If the following, then the correlated subquery can not be rewritten as a simple join,

  1. the SELECT statement has aggregates WHERE gpa in (SELECT max(gpa)..) (if the join requires aggregation or grouping, you'll have to use a derived or virtual table: JOIN ( SELECT.. ) AS t.
  2. if the JOIN condition is NOT UNIQUE in the above, we assume there is one student with a matching row having both a common sid and major=CS. The resulset can grow or shrink of this assumption fails.

You can easily test that..

SELECT sid, count(*)
FROM apply
WHERE major='CS'
GROUP BY sid
HAVING count(*) > 1;

This returns two rows, both sids would get duped in the join.

 sid | count 
-----+-------
 123 |     2
 987 |     2

As an exercise in clarity, you could push the DISTINCT down yourself, and this can again be rewritten using a JOIN.

SELECT GPA
FROM student
JOIN (
  SELECT DISTINCT sid, major
  FROM apply
) AS apply
  ON (student.sid = apply.sid AND major = 'CS');

Or, even..

SELECT GPA
FROM student
JOIN (
  SELECT DISTINCT sid, major
  FROM apply
  WHERE major = 'CS'
) AS apply
  USING (sid);

Second Example Given

The second example,

SELECT sID, sName
FROM Student
WHERE sID IN (select sID from Apply where major = 'CS')
  AND sID NOT IN (select sID from Apply where major = 'EE');

Falls victim to the first example exactly. However, the NOT IN,

  • Doesn't matter for UNIQUE-ness because we're excluding results.
  • Moreover, rewriting the NOT IN as an anti-join (LEFT OUTER JOIN ... ON NULL) is likely faster.
  • It will handle any condition where apply.sid IS NULL more effectively, including the case where there are no major = 'EE'

Here is an example,

SELECT student.sID, sName
FROM Student
LEFT OUTER JOIN apply ON (student.sid = apply.sid AND major = 'EE')
WHERE student.sID IN (select sID from Apply where major = 'CS')
  AND apply.sid IS NULL;

In summary

  1. Joins (including INNER JOINS) can increase or decrease the amount of rows in the result set.
    1. If the JOIN condition is never true, the result on an INNER JOIN is pruned.
    2. If the result is true more than once for the same row, the result is that the amount of rows returned increases.
  2. But, joins join two tables. On t1 JOIN t2,
    1. if the t1, and t2 have no duplicate rows then SELECT t1.*, t2.* should have no dupes.
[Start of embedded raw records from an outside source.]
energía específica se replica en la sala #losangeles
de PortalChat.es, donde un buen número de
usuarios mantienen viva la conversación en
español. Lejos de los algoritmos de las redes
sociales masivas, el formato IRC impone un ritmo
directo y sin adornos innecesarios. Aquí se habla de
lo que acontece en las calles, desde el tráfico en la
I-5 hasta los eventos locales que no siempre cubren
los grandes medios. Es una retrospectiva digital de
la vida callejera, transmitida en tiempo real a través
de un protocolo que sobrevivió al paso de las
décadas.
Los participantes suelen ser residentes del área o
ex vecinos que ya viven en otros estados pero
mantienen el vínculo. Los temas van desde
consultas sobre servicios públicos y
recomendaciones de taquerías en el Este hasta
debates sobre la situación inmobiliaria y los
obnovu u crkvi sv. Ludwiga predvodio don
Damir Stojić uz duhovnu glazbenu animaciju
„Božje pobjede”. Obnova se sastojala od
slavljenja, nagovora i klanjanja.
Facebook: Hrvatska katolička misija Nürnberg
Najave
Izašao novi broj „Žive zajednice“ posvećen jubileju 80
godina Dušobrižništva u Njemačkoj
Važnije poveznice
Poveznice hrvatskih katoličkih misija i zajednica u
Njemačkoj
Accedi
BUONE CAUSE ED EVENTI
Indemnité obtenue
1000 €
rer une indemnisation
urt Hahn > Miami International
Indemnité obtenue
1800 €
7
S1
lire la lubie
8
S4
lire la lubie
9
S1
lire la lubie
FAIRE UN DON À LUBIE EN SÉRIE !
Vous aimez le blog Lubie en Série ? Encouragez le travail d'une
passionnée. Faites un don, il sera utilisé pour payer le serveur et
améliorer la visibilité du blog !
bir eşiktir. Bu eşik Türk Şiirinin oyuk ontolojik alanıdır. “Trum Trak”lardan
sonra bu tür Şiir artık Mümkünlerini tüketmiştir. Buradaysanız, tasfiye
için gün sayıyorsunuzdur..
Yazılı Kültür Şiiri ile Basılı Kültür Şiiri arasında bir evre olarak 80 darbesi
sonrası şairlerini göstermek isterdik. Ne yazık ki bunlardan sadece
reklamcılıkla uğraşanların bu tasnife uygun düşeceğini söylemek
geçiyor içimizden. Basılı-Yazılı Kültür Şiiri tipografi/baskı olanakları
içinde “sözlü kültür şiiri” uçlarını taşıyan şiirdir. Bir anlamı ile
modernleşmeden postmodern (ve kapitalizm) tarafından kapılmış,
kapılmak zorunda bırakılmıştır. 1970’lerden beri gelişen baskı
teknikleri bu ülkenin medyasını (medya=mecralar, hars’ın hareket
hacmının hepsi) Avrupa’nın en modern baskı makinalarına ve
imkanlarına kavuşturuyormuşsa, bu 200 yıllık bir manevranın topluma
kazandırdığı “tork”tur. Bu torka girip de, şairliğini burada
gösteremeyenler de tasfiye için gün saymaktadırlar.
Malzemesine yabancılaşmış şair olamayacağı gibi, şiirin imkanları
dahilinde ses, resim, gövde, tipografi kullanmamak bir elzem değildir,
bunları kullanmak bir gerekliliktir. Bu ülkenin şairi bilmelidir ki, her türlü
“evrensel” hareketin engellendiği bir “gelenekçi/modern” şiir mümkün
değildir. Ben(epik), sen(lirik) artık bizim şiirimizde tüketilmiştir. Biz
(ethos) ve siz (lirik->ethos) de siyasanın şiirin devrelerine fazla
Something should be different.
    2. If either t1 or t2 have duplicate rows then a JOIN that includes those row will result in duplicate output rows.
    3. If you SELECT a subset of t1, or a subset of t2 (as you did above when you ONLY selected GPA) then it's possible to have something that appears to be a dupe, though it's not. Had you have selected student.GPA, apply.* you would have seen the reason for the duping.